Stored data
◆ ◆ ◆ ◆ ◆ ◆ ◆

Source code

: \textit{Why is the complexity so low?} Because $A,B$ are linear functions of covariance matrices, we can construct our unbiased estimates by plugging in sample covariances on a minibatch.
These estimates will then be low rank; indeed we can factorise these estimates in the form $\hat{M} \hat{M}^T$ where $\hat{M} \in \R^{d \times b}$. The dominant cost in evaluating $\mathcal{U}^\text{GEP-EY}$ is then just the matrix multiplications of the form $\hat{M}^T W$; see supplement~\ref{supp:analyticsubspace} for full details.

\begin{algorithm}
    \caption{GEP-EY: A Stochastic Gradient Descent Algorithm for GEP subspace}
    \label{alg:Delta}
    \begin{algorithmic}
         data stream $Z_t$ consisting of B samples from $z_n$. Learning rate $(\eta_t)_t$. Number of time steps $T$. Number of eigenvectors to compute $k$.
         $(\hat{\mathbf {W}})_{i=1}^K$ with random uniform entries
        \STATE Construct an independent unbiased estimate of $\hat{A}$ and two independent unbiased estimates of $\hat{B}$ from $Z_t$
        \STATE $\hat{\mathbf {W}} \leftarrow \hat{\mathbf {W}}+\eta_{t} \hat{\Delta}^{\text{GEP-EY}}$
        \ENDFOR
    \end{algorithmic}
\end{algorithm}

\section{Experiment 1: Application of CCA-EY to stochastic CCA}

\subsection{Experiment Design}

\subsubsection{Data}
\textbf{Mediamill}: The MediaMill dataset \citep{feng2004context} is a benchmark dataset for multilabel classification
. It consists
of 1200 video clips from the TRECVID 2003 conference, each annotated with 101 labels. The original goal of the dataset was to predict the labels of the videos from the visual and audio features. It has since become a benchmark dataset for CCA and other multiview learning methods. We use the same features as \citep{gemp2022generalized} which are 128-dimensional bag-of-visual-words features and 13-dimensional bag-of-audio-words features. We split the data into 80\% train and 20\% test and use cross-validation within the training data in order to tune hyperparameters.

◆ ◆ ◆ ◆ ◆ ◆ ◆

- **Work instruction**
Work through the entries, filtering for the string "algorithmic", and copy each line that holds it.

- **Output**
    \begin{algorithmic}
    \end{algorithmic}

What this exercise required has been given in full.